Stop the Toilet from Running
One of the most common -- and easy to fix -- plumbing problems encountered is a running toilet.

1. If the toilet is running, first turn off the water to find the problem. If the water tank empties, the flapper is broken; otherwise it's the ballcock.

2. Disconnect the ears of the flapper from the Douglas Flush Valve. Remove the chain from the toilet handle. Then remove the damaged flapper.

3. Attach the ears of the new flapper to the Douglas Flush Valve and the handle's chain to the clip on the flapper. (Note: Use the model name and number of the toilet bowl to purchase the proper flapper.)

4. Make sure the new flapper is seated flush in the water tank's drainage hole.

5. Turn on water.

6. Make sure the tank holds water.

7. Flush and make sure it seats properly. If not, adjust length of chain.

Unclog the Shower
Hard-water clogs showerheads, causing water to flow slowly and haphazardly. Instead of buying a new showerhead, the old one can be cleaned and reaffixed.

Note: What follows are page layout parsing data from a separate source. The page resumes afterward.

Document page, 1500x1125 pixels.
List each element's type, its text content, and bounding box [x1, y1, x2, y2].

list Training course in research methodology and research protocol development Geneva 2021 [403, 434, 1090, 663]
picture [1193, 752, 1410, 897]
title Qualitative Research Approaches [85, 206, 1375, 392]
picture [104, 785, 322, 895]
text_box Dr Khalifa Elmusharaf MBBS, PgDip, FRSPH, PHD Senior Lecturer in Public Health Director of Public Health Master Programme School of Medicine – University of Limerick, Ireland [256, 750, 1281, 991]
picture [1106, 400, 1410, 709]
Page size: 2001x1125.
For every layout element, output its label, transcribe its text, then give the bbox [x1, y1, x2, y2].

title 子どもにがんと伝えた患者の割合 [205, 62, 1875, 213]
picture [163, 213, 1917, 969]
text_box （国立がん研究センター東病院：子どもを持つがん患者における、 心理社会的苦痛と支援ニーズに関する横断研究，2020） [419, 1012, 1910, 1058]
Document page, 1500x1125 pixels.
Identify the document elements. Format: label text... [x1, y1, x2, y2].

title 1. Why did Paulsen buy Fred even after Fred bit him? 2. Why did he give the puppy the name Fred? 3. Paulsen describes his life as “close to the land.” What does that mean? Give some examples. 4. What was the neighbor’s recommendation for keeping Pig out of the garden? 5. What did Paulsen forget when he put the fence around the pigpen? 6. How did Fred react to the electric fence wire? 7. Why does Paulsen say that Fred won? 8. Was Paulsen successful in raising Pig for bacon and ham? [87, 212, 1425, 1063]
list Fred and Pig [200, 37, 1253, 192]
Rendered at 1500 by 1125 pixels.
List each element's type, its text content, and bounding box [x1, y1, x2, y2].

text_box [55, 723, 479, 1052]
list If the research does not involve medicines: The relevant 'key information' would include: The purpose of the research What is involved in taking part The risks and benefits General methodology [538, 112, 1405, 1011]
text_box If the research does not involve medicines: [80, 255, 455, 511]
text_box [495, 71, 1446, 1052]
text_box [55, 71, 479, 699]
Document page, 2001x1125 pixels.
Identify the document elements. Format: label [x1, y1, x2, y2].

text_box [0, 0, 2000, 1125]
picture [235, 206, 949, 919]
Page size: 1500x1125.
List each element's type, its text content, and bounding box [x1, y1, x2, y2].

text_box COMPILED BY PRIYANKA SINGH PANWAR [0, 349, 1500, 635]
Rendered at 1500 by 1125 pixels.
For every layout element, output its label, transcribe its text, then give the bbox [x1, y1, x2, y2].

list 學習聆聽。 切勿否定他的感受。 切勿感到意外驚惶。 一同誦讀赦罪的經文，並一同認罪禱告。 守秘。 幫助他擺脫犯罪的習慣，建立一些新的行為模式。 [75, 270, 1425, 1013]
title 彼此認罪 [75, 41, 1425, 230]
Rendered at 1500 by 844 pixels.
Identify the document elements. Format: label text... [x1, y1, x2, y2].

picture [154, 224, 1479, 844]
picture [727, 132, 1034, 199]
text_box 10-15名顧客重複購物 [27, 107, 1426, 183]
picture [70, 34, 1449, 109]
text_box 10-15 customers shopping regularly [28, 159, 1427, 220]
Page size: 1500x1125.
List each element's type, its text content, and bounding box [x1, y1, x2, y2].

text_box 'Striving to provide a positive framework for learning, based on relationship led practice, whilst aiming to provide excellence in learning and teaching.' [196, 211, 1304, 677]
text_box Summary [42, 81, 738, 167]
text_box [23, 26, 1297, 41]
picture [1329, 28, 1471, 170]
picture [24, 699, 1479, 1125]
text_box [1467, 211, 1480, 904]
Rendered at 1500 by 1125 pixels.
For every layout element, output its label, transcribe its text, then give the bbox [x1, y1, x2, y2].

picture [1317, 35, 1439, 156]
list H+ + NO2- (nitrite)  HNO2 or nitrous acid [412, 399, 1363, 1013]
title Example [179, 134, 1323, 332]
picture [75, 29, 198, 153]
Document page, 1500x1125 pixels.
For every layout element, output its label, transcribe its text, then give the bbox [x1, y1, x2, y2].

1. Use an adjustable wrench or pump pliers to remove showerhead.

2. Submerge the showerhead into a bowl of distilled white vinegar for five minutes (Note: Do not soak if the showerhead is a Tuscan brass or an unlacquered finish, as it will damage the piece).

3. Wrap Teflon tape clockwise around the pipe thread to ensure a tight seal.

4. Remove showerhead from vinegar.

5. Screw on the clean showerhead by hand, and then use an adjustable wrench or pump pliers to make snug. (Tip: Masking tape can be wrapped around the teeth of the wrench or pliers to prevent scratching the showerhead.)